The InterTAK-ML model offers a robust and accurate tool for predicting in-hospital mortality in TTS patients, outperforming existing methods. The identification of six distinct patient clusters with varying risks further enhances risk stratification and facilitates personalized treatment strategies. The model's user-friendly online calculator promotes practical implementation. Future research should focus on validating the model in diverse populations and exploring the interaction between identified variables to deepen our understanding of TTS pathophysiology.
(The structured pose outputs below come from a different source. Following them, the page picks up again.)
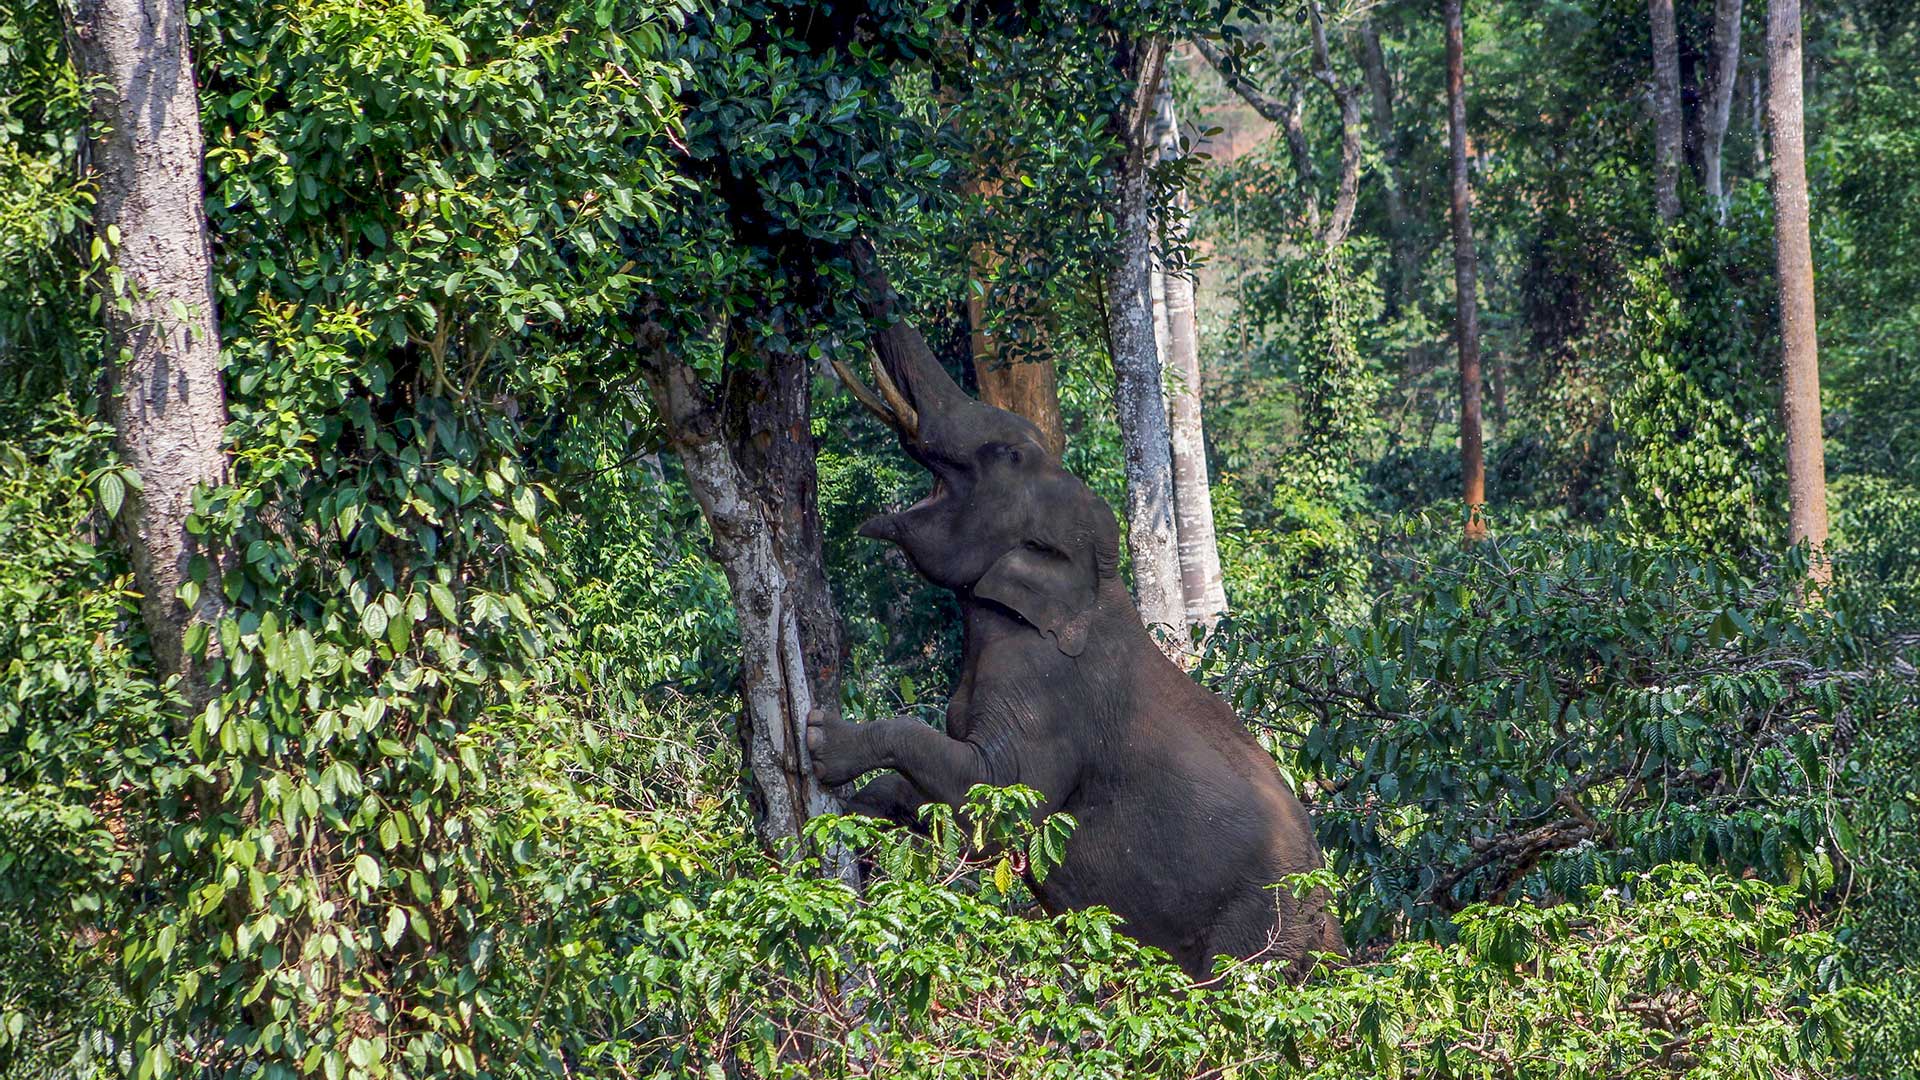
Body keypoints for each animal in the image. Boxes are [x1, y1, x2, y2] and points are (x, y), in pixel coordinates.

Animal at [802, 242, 1344, 976]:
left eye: (1005, 454)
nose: (853, 240)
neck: (1093, 581)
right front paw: (861, 819)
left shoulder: (1050, 696)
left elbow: (996, 798)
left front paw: (823, 741)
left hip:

The observational and partly retrospective design of the InterTAK Registry introduces limitations. Limited ethnic diversity in the dataset may affect the generalizability of the model. The selection of the top 10 variables for clustering was somewhat arbitrary. Exclusion of patients on mechanical support and the lack of comprehensive ethnic data are further limitations. The timing of TTS onset relative to other events was incomplete. Further validation in an external, more diverse cohort is needed to confirm the model's generalizability.